## ASSIGNED TASK
No pictures belong in the copy. Restate the rest of the data exactly.

** INPUT RECORDS follows **

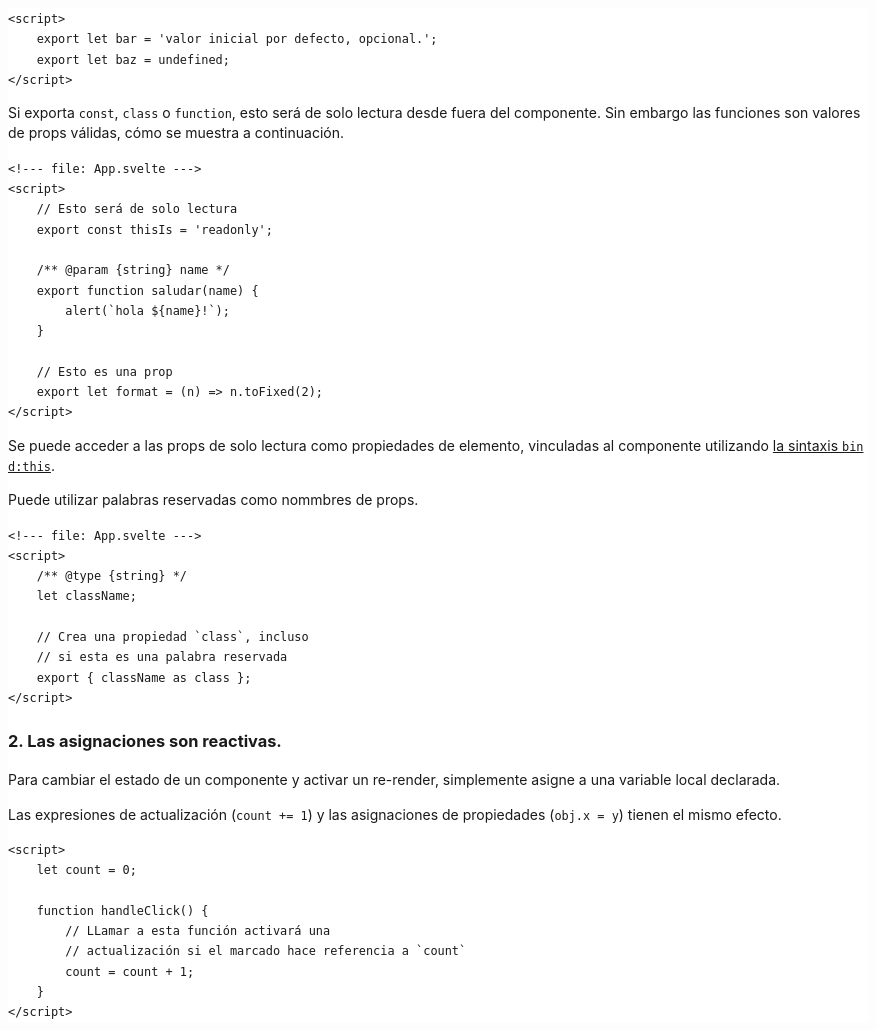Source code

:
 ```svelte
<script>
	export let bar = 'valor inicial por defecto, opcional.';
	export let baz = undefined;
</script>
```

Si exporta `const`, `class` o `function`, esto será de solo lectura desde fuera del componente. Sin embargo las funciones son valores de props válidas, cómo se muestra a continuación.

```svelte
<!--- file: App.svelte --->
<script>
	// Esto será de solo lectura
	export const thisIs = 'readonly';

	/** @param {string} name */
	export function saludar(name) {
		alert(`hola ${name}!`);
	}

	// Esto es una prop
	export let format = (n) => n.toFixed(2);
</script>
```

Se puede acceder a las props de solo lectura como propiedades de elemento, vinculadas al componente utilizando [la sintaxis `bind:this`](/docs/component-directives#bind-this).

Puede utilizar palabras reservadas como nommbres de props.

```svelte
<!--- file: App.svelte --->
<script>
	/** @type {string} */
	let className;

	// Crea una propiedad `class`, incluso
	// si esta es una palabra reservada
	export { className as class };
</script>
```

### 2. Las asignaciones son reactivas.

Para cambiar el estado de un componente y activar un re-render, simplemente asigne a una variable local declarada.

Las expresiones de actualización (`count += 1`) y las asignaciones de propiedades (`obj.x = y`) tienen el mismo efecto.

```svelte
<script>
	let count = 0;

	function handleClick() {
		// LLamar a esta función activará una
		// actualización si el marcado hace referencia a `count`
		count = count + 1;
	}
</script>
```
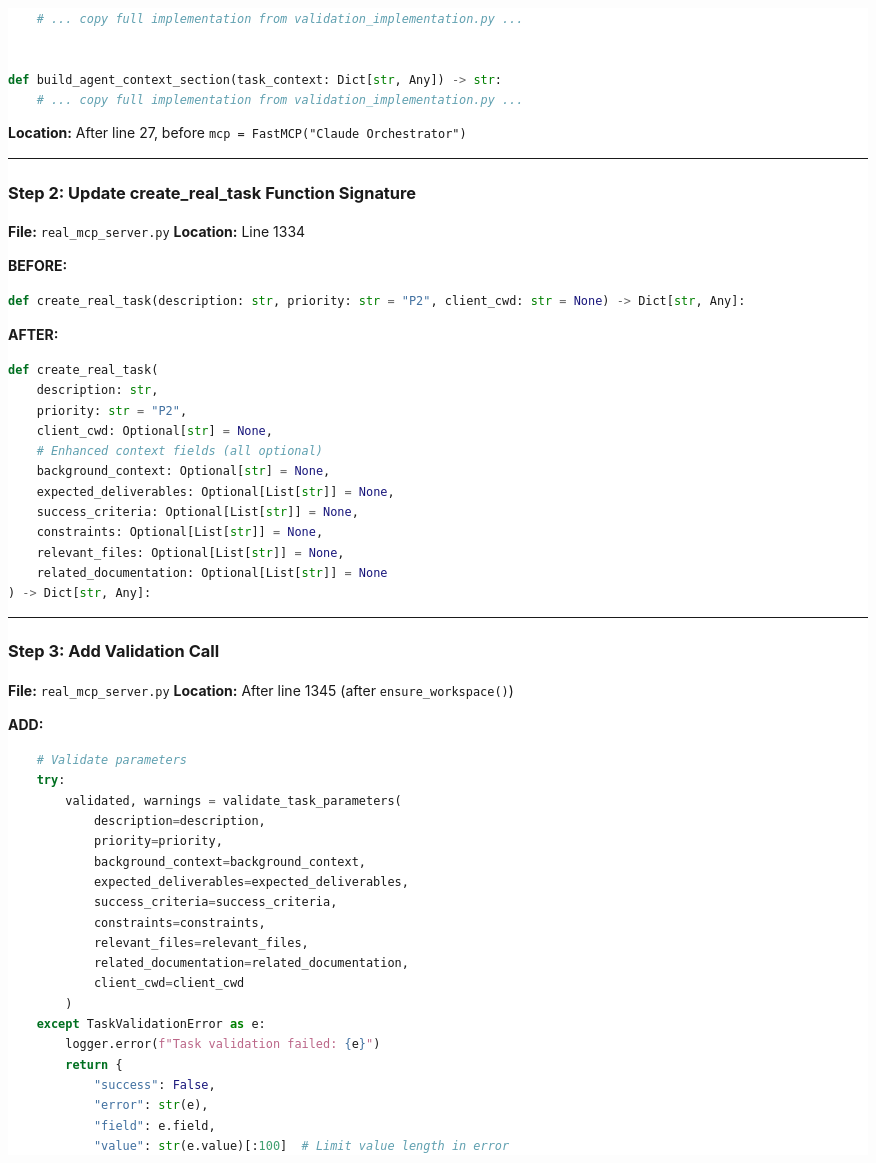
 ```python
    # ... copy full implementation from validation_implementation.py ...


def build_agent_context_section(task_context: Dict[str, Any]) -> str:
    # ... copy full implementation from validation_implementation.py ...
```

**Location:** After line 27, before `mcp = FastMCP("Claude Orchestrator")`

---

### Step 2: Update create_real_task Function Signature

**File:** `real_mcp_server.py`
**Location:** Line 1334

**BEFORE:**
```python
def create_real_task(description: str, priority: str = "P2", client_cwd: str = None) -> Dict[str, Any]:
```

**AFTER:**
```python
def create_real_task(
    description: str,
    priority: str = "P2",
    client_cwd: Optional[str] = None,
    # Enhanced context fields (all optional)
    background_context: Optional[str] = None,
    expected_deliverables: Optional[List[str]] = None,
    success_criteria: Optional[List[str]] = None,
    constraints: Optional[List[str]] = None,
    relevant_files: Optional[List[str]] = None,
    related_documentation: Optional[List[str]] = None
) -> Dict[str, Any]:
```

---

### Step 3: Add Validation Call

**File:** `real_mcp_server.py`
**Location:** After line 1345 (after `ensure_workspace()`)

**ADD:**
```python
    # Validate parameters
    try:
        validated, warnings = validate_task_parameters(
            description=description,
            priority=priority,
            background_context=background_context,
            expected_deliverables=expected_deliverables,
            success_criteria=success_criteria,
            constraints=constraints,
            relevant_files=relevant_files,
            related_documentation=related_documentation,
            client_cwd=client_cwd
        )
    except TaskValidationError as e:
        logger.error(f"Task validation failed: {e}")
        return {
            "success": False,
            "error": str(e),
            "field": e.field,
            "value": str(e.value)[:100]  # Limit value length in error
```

** End of INPUT RECORDS **

## OUTPUT OF THE EXERCISE
Source code

:
 ```svelte
<script>
	export let bar = 'valor inicial por defecto, opcional.';
	export let baz = undefined;
</script>
```

Si exporta `const`, `class` o `function`, esto será de solo lectura desde fuera del componente. Sin embargo las funciones son valores de props válidas, cómo se muestra a continuación.

```svelte
<!--- file: App.svelte --->
<script>
	// Esto será de solo lectura
	export const thisIs = 'readonly';

	/** @param {string} name */
	export function saludar(name) {
		alert(`hola ${name}!`);
	}

	// Esto es una prop
	export let format = (n) => n.toFixed(2);
</script>
```

Se puede acceder a las props de solo lectura como propiedades de elemento, vinculadas al componente utilizando [la sintaxis `bind:this`](/docs/component-directives#bind-this).

Puede utilizar palabras reservadas como nommbres de props.

```svelte
<!--- file: App.svelte --->
<script>
	/** @type {string} */
	let className;

	// Crea una propiedad `class`, incluso
	// si esta es una palabra reservada
	export { className as class };
</script>
```

### 2. Las asignaciones son reactivas.

Para cambiar el estado de un componente y activar un re-render, simplemente asigne a una variable local declarada.

Las expresiones de actualización (`count += 1`) y las asignaciones de propiedades (`obj.x = y`) tienen el mismo efecto.

```svelte
<script>
	let count = 0;

	function handleClick() {
		// LLamar a esta función activará una
		// actualización si el marcado hace referencia a `count`
		count = count + 1;
	}
</script>
```
 ```python
    # ... copy full implementation from validation_implementation.py ...


def build_agent_context_section(task_context: Dict[str, Any]) -> str:
    # ... copy full implementation from validation_implementation.py ...
```

**Location:** After line 27, before `mcp = FastMCP("Claude Orchestrator")`

---

### Step 2: Update create_real_task Function Signature

**File:** `real_mcp_server.py`
**Location:** Line 1334

**BEFORE:**
```python
def create_real_task(description: str, priority: str = "P2", client_cwd: str = None) -> Dict[str, Any]:
```

**AFTER:**
```python
def create_real_task(
    description: str,
    priority: str = "P2",
    client_cwd: Optional[str] = None,
    # Enhanced context fields (all optional)
    background_context: Optional[str] = None,
    expected_deliverables: Optional[List[str]] = None,
    success_criteria: Optional[List[str]] = None,
    constraints: Optional[List[str]] = None,
    relevant_files: Optional[List[str]] = None,
    related_documentation: Optional[List[str]] = None
) -> Dict[str, Any]:
```

---

### Step 3: Add Validation Call

**File:** `real_mcp_server.py`
**Location:** After line 1345 (after `ensure_workspace()`)

**ADD:**
```python
    # Validate parameters
    try:
        validated, warnings = validate_task_parameters(
            description=description,
            priority=priority,
            background_context=background_context,
            expected_deliverables=expected_deliverables,
            success_criteria=success_criteria,
            constraints=constraints,
            relevant_files=relevant_files,
            related_documentation=related_documentation,
            client_cwd=client_cwd
        )
    except TaskValidationError as e:
        logger.error(f"Task validation failed: {e}")
        return {
            "success": False,
            "error": str(e),
            "field": e.field,
            "value": str(e.value)[:100]  # Limit value length in error
```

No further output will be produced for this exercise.